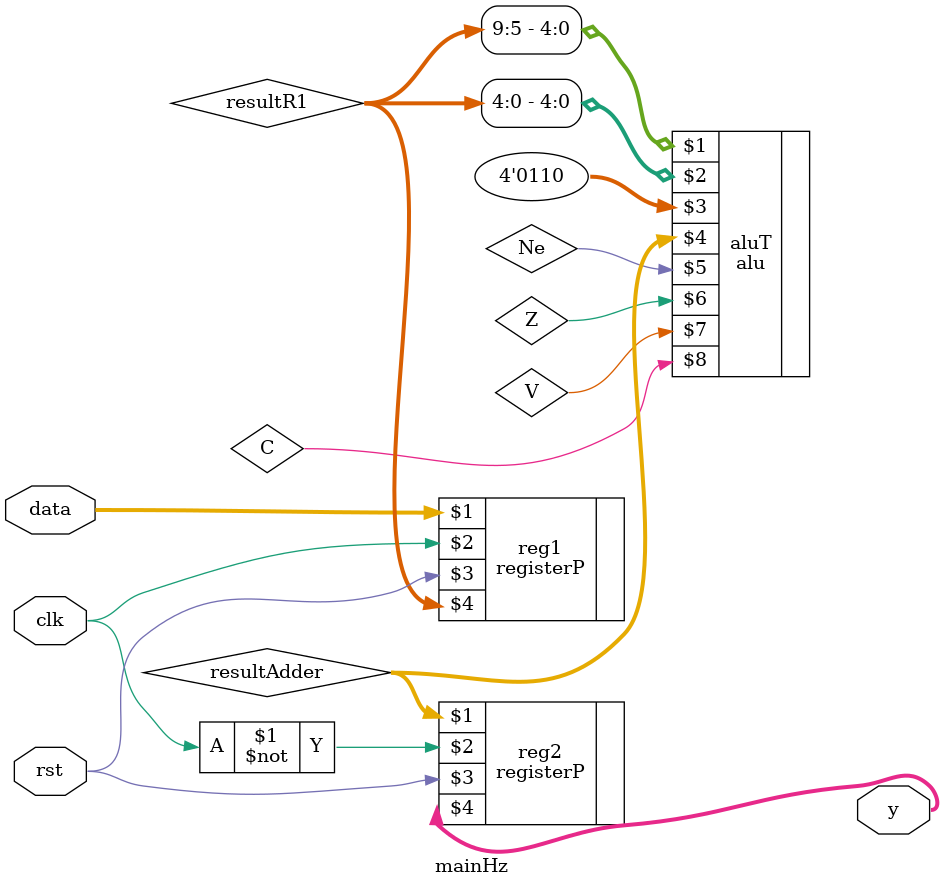
<source format=sv>
module mainHz(input clk, rst, input [9:0] data, output [9:0] y);

	logic [9:0] resultR1, resultAdder;

	registerP reg1(data, clk, rst, resultR1);
	
	alu #(10) aluT(resultR1[9:5], resultR1[4:0], 4'b0110, resultAdder, Ne, Z, V, C);

	registerP reg2(resultAdder, ~clk, rst, y);

endmodule 
</source>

◇ ◇ ◇ ◇ ◇

■ Exercise description ■
The material above should be printed again exactly, with each picture left out.

■ Response ■
<source format=sv>
module mainHz(input clk, rst, input [9:0] data, output [9:0] y);

	logic [9:0] resultR1, resultAdder;

	registerP reg1(data, clk, rst, resultR1);
	
	alu #(10) aluT(resultR1[9:5], resultR1[4:0], 4'b0110, resultAdder, Ne, Z, V, C);

	registerP reg2(resultAdder, ~clk, rst, y);

endmodule 
</source>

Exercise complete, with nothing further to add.